The area remains the fourth-largest data center market in the nation with 243 MW of inventory—which at the end of 2018 was a 16.6 MW increase over the previous year. Since 2015, surging demand has seen the market increase its inventory 70 percent. The most notable delivery of 2018 was Digital Realty’s addition of 10 MW in the extremely tight market of Elk Grove Village, Illinois.

However, this new product may be what the market needs to increase leasing activity, as supply constraints have hindered big users expanding in the past. With a total of 73.2 MW delivered in the past two years and the market currently offering 26 MW of available space, users now have more options.

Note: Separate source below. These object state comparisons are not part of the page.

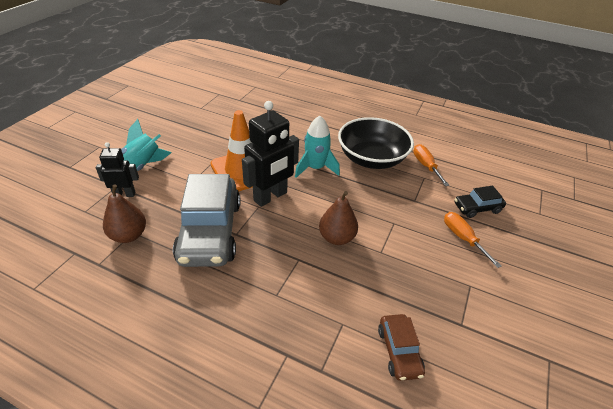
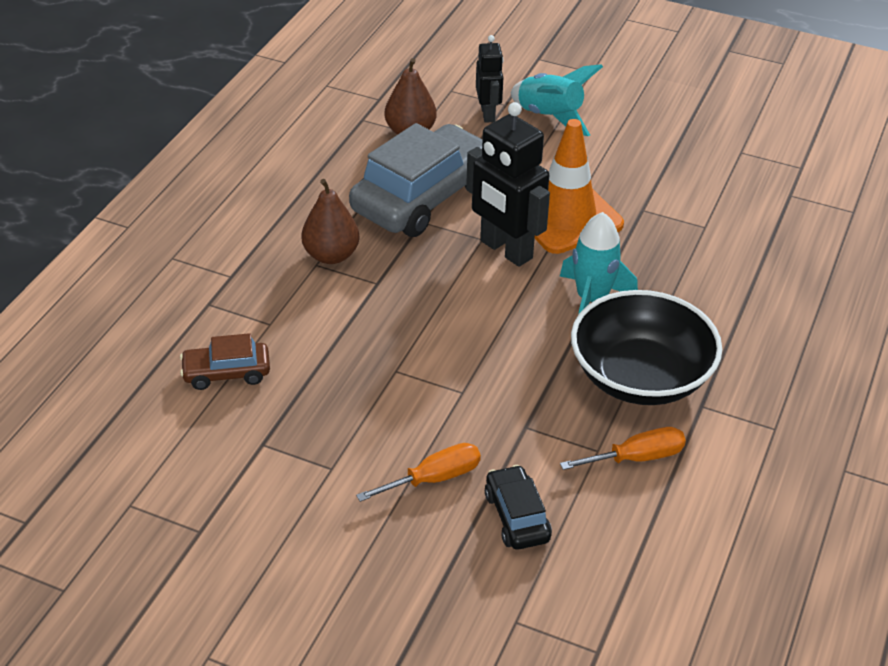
camera: 90 degrees right, 0 degrees up
(210, 232) = (423, 197): grey car -> grey car turned 135 degrees clockwise
(336, 238) = (422, 322): brown pear -> brown pear (331, 255)

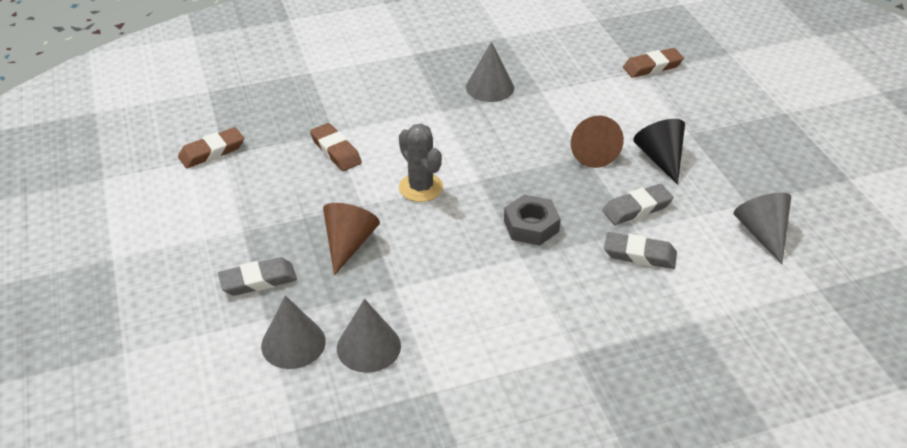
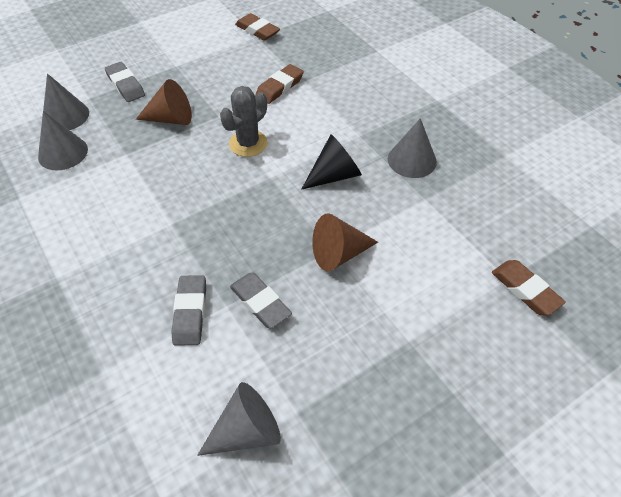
camera: 75 degrees right, 10 degrees up
(531, 226) = (215, 223): grey nut -> none
(660, 159) = (350, 316): black cone -> black cone (334, 175)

“This new product will help meet the needs of large users that have been unable to expand in the market,” said Bateman. “However, leasing velocity has been affected by meaningful competition from other markets to lure these users. Chicago will become more competitive in time, but currently a delta exists.”

At the moment, Chicago data center vacancy is above historical averages. Nationwide, demand from hyperscale speed-to-market requirements has dampened as enterprises focus on smaller deployments and high-density computing.

Chicago may be positioned to capture mid-sized enterprise and speed-to-market hyperscale demand due to the area’s large blocks of availability, but also because Digital Realty, QTS and T5 Data Centers have all announced growth plans for the Chicago market.

According to the CBRE report, the Chicago region’s data storage is notable for network-dense, low-latency connectivity—qualities that could grow enterprise demand, especially from fintech and healthcare firms. Long-term, more than 200 MW of announced future capacity and the possibility of government incentives could make Chicago one of the most attractive data center markets in the U.S. once again.

North American data center investment volume reached $12 billion in 2018, inclusive of single-asset, portfolio and entity-level transactions. While investment was down from 2017’s record-setting $20 billion, this was largely due to limited North American entity-level investment opportunities compared to 2017.

“The data center market will continue to evolve and adapt to the demands of today and tomorrow,” said Pat Lynch, senior managing director, data center solutions, CBRE. “We expect to see a continued influx of capital into the sector from new investors and infrastructure funds seeking to diversify their portfolios, as well as increased investment and expansion in global regions previously untapped by providers and cloud users.”